Information Entropy & Redundancy Calculator

Calculate Shannon entropy, maximum entropy, redundancy, and efficiency for a probability distribution or text input.

Input Method

Formulas

Shannon Entropy:
H(X) = −∑i=1N pi · logb(pi)

where pi is the probability of symbol i, b is the logarithm base, and by convention 0 · log(0) = 0.

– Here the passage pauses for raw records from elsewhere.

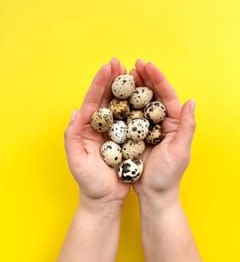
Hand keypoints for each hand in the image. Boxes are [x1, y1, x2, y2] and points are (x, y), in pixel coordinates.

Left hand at [64, 58, 129, 209]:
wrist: (105, 200)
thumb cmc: (89, 182)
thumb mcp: (76, 160)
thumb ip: (72, 136)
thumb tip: (76, 111)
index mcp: (87, 127)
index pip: (94, 99)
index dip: (100, 82)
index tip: (109, 66)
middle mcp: (101, 125)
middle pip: (108, 97)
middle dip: (114, 79)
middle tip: (122, 62)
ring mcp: (116, 131)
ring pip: (122, 105)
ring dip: (127, 88)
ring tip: (135, 72)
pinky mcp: (128, 139)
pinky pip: (134, 119)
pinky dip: (139, 106)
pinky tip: (146, 96)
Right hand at [130, 60, 195, 205]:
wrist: (153, 194)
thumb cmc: (168, 175)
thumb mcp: (180, 151)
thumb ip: (187, 126)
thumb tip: (191, 101)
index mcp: (173, 122)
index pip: (166, 96)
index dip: (158, 79)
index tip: (147, 65)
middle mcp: (160, 122)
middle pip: (152, 95)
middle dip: (144, 78)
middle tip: (133, 64)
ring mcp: (146, 127)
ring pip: (138, 103)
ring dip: (132, 88)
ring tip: (123, 73)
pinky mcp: (134, 135)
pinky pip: (128, 115)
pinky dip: (122, 104)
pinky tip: (114, 95)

Maximum Entropy (Uniform Distribution):
Hmax = logb(N)

where N is the number of symbols with non-zero probability. Achieved when all symbols are equally likely.

Absolute Redundancy:
R = Hmax − H(X)

Relative Redundancy:
r = R / Hmax = 1 − H(X) / Hmax

Efficiency:
η = H(X) / Hmax = 1 − r

Self-Information of symbol i:
I(xi) = −logb(pi)

Logarithm Base Units: Base 2 → bits  |  Base e → nats  |  Base 10 → hartleys (bans)

Assumptions & References

  • Symbols are assumed to be independent and identically distributed (i.i.d.).
  • Probabilities must be non-negative and sum to 1 (for direct probability input).
  • Symbols with probability 0 are excluded from effective alphabet size N but contribute 0 to entropy (limit: 0 · log 0 = 0).
  • For text input, each unique character is treated as a distinct symbol; relative frequencies are used as probability estimates.
  • Shannon's source coding theorem states the minimum average code length L ≥ H (in bits when base 2).
  • Redundancy measures how far a source is from the theoretical maximum entropy; higher redundancy implies more compressibility.
  • English text has an estimated entropy of ~1.0–1.5 bits/character and relative redundancy of ~50–75%.
  • Reference: Shannon, C.E. (1948). "A Mathematical Theory of Communication." Bell System Technical Journal, 27(3), 379–423.
  • Reference: Cover, T.M. & Thomas, J.A. (2006). Elements of Information Theory (2nd ed.). Wiley.